Quoted text
--- begin ---
[cfe-dev] Some problems about function summary

Jordy Rose jediknil at belkadan.com
Fri Jun 10 19:22:14 PDT 2011


Hi, Ted and Zhenbo. All of this seems very interesting to me too; currently, a function call throws an awful lot of the analyzer's carefully constructed constraints out the window. I just wanted to add that it's probably possible to make a pessimistic function summary mechanism. That is, rather than assuming a function summary models /all/ salient behavior of a function, it can simply make guarantees about certain variables, or add certain constraints, without promising anything else.

Say, perhaps, that the only "summary" information we have is that if a length parameter is zero, the buffer parameter doesn't need to be invalidated. (I have no idea how we'd represent that.) That means we can go ahead and invalidate any other regions, globals, etc. as usual, but we can still take advantage of the information we /do/ have.

I'm sure there's plenty of caveats to be overcome here, but it seems like any of these six/seven parts of a summary would be an improvement over none. Especially if you/we figure out a way to provide this information across translation units.

Just my two cents!
Jordy


On Jun 8, 2011, at 13:54, Ted Kremenek wrote:

> 
> Hi Zhenbo,
> 
> I was looking through my old emails, and stumbled upon this one.  I'm so sorry for not replying to it sooner.
--- end ---
Entries
--- begin ---
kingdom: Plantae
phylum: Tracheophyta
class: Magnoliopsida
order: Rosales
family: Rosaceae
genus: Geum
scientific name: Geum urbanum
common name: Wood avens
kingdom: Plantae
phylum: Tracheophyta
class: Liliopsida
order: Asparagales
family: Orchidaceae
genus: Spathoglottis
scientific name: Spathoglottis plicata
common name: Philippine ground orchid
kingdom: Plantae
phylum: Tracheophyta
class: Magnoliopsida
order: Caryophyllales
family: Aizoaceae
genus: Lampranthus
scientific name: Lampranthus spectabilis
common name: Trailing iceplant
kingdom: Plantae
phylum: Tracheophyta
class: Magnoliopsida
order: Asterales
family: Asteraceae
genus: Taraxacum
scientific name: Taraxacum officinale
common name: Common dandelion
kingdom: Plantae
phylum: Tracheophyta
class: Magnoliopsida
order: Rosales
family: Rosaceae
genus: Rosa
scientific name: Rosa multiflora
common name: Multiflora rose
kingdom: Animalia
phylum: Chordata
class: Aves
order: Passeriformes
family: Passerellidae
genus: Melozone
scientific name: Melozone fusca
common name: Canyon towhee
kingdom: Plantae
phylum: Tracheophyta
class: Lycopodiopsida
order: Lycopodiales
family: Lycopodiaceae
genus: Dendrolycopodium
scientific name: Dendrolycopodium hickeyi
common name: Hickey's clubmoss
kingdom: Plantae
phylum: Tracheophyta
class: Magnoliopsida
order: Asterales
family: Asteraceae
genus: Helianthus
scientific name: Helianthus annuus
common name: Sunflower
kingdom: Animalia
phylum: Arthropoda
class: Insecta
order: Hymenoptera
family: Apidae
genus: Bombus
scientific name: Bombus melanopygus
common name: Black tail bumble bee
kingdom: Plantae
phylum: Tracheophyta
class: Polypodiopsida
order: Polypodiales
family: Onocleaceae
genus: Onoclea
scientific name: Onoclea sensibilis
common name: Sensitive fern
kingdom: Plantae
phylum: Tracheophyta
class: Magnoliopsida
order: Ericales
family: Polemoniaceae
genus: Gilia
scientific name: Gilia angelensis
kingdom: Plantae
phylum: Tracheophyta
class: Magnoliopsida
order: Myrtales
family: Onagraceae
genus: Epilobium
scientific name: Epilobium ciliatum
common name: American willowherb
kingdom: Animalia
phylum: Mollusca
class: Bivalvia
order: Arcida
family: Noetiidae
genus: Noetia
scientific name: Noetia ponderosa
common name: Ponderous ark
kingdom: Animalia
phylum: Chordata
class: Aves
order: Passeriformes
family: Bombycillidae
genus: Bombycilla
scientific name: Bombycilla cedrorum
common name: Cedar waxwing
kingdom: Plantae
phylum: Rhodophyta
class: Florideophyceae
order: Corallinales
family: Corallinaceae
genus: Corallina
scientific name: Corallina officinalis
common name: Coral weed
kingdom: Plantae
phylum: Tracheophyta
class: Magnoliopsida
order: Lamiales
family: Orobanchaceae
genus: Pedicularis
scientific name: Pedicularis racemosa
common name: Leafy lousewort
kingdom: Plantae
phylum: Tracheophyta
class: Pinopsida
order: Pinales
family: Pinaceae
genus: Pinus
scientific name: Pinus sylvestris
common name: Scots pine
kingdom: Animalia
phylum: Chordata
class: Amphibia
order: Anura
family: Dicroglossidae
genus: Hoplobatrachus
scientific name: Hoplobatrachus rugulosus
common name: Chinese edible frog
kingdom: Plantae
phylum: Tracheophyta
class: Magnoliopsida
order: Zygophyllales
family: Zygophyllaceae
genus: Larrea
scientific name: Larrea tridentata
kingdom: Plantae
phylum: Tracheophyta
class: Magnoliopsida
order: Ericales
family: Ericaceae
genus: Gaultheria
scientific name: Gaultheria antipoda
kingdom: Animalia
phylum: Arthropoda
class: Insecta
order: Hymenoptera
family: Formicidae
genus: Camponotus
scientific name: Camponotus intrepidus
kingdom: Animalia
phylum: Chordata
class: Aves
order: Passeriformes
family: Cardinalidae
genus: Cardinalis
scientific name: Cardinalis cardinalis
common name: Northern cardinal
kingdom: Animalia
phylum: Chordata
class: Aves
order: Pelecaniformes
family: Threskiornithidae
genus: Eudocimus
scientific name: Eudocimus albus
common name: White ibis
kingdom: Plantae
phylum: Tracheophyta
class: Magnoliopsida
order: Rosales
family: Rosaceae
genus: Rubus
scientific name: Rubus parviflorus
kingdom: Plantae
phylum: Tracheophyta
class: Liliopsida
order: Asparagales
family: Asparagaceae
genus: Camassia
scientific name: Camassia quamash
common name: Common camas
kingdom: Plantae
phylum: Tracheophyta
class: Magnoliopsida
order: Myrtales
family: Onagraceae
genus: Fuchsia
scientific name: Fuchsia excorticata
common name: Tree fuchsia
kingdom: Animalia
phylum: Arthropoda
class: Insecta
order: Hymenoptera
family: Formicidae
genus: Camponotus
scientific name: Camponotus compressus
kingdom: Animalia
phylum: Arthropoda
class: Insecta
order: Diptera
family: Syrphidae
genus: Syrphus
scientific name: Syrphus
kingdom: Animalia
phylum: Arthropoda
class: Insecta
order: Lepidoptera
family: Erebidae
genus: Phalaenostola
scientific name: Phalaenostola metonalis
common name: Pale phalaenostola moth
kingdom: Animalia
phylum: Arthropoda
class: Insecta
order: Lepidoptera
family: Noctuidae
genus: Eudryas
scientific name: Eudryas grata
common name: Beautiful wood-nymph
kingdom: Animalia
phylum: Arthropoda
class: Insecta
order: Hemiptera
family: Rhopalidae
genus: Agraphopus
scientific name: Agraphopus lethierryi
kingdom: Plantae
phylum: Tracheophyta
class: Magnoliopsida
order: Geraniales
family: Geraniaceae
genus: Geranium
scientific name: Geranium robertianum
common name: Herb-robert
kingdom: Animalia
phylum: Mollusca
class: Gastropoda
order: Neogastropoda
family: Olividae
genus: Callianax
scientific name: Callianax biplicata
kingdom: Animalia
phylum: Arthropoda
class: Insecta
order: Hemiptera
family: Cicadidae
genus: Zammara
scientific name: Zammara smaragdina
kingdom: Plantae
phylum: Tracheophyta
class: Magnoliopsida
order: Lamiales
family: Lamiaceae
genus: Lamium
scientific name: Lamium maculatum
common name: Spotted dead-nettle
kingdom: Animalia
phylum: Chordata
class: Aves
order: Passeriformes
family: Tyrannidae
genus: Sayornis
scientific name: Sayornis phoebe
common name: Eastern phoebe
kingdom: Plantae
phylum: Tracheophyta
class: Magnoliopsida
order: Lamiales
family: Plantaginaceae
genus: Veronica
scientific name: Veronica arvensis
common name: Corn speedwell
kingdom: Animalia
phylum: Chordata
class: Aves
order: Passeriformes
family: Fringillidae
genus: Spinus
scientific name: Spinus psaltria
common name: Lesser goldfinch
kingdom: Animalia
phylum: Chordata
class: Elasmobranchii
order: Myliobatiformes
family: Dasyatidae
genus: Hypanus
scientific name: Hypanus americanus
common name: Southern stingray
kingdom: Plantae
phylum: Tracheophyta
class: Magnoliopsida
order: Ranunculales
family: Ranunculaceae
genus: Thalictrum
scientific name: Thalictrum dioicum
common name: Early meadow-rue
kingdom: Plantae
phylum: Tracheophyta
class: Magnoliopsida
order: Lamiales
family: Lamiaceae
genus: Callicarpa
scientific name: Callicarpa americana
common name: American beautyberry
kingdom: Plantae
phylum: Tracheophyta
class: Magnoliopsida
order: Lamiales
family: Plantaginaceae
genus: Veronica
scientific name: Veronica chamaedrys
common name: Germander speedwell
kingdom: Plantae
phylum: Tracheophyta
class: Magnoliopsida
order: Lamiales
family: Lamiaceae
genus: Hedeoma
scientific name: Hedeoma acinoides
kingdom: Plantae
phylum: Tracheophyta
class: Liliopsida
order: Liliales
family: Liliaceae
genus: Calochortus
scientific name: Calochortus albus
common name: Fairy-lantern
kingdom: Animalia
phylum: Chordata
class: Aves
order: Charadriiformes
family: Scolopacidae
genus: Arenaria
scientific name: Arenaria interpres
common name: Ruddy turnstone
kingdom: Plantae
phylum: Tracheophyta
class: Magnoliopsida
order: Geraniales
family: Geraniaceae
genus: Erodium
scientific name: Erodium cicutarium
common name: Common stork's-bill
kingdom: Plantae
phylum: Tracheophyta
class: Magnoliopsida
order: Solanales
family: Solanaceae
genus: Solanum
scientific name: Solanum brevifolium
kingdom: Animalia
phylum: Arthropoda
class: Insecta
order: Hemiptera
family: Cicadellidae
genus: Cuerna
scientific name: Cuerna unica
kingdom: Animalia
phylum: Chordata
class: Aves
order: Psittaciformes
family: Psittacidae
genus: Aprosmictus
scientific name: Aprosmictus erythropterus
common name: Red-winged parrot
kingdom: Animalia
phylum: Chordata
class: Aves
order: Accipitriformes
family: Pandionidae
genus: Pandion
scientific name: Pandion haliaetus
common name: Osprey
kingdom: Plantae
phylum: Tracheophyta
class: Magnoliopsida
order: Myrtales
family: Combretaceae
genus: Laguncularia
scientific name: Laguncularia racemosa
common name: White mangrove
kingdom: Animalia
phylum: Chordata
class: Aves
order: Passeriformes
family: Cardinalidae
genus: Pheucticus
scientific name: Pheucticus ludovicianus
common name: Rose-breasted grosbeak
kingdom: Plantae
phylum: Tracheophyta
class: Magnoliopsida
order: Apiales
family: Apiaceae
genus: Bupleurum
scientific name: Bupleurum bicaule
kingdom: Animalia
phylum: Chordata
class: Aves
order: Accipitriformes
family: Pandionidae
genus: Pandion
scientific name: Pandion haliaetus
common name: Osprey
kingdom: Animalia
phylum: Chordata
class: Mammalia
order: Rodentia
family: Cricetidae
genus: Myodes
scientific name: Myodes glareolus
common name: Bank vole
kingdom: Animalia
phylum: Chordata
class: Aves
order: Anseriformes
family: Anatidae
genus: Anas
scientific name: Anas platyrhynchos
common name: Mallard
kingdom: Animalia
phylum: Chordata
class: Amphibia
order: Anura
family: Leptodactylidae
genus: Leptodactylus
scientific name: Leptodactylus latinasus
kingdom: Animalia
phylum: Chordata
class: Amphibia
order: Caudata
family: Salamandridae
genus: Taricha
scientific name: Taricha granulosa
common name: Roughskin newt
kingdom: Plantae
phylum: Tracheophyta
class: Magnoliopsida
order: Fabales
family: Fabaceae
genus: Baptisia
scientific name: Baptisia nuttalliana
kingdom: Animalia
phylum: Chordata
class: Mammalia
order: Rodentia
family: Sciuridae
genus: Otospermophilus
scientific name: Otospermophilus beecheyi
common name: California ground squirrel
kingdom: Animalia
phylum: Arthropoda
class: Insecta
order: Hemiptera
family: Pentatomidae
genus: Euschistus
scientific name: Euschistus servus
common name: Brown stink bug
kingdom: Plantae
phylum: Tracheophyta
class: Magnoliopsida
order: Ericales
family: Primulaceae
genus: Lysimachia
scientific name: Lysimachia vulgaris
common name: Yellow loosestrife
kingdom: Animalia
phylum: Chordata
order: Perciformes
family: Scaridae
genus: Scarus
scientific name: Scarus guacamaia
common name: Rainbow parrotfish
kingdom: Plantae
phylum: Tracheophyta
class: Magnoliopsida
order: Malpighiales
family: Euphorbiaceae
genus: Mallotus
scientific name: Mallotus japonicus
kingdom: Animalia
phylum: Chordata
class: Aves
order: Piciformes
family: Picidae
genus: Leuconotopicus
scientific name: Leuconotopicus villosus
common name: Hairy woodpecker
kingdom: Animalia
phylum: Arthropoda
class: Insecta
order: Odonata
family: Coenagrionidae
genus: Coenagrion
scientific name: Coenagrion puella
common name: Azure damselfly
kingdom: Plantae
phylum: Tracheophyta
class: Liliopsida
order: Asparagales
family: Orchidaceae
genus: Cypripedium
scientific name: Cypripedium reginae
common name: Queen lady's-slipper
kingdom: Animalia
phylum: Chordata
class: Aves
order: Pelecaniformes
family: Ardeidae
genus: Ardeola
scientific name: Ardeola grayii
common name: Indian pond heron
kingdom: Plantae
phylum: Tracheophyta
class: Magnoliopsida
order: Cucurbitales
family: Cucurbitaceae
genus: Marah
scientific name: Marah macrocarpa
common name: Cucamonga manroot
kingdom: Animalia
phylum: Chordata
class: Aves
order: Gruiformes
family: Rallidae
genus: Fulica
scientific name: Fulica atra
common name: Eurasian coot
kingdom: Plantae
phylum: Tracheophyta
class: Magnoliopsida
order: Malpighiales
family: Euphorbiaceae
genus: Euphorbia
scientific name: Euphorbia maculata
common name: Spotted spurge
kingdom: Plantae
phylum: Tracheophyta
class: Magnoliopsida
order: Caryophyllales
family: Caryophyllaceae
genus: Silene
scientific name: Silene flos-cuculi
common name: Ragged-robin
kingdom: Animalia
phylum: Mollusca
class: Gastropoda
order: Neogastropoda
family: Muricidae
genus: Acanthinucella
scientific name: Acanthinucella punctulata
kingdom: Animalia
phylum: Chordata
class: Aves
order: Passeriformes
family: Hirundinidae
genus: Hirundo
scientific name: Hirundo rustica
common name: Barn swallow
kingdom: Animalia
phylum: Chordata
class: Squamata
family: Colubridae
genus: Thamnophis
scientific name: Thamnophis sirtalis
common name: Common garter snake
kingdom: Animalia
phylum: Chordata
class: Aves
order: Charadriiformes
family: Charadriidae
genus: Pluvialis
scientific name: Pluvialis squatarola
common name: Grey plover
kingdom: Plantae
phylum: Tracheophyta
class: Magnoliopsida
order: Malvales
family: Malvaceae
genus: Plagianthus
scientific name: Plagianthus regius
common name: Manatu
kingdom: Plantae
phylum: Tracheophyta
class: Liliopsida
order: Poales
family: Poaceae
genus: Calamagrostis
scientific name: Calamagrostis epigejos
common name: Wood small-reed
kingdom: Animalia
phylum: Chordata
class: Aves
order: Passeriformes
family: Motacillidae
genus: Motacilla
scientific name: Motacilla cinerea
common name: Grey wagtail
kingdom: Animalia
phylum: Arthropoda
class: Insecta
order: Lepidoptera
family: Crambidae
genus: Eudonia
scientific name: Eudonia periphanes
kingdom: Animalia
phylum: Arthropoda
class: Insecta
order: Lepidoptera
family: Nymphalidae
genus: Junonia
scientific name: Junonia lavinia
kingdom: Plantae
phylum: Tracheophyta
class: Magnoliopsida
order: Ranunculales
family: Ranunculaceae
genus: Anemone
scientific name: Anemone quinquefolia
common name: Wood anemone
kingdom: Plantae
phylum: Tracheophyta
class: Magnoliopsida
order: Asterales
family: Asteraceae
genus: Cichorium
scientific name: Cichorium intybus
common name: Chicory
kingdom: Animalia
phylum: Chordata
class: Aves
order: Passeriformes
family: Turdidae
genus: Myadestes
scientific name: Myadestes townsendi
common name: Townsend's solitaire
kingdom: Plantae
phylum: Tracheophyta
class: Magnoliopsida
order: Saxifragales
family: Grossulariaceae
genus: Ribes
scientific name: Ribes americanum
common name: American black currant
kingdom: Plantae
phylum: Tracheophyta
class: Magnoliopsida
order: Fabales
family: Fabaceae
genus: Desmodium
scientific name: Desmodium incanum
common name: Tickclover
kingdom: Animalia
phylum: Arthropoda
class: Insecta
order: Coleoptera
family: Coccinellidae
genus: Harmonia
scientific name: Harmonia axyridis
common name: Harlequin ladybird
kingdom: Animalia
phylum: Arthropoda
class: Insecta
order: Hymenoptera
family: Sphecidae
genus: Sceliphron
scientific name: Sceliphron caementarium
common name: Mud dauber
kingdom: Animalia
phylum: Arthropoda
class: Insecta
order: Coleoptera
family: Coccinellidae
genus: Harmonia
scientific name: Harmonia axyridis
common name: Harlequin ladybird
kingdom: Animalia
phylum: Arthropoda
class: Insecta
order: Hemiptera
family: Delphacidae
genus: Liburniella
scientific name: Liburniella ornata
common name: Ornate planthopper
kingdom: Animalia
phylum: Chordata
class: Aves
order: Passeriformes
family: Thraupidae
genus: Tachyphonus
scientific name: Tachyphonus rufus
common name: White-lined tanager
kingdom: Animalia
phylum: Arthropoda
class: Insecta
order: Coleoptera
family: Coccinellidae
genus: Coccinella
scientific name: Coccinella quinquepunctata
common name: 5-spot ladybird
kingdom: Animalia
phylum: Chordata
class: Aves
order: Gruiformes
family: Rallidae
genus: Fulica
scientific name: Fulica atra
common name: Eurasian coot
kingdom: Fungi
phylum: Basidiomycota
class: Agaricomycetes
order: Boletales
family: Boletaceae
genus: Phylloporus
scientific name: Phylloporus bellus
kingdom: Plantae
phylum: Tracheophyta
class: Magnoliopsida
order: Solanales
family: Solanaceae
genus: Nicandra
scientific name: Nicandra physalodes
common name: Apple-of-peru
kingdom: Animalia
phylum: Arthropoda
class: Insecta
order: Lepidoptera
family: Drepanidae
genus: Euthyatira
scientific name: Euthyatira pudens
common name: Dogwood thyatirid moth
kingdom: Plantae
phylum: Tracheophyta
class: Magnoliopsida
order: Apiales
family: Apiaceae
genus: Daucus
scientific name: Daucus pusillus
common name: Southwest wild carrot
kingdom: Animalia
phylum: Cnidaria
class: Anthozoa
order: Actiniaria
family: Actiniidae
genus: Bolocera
--- end ---
Stated exercise A
In the email about function summaries, what single piece of summary information does the example assume is known?
Stated exercise B
Explain why the email about function summaries holds that even a partial, pessimistic summary would help.
The items come from a different source than the email.

Reply A
If a length parameter is zero, the buffer parameter doesn't need to be invalidated.

Reply B
Such a summary only makes guarantees about certain variables or adds certain constraints without promising anything else. Other regions and globals can still be invalidated as usual, while the analyzer takes advantage of the information it does have. Any of the six or seven parts of a summary would be an improvement over none.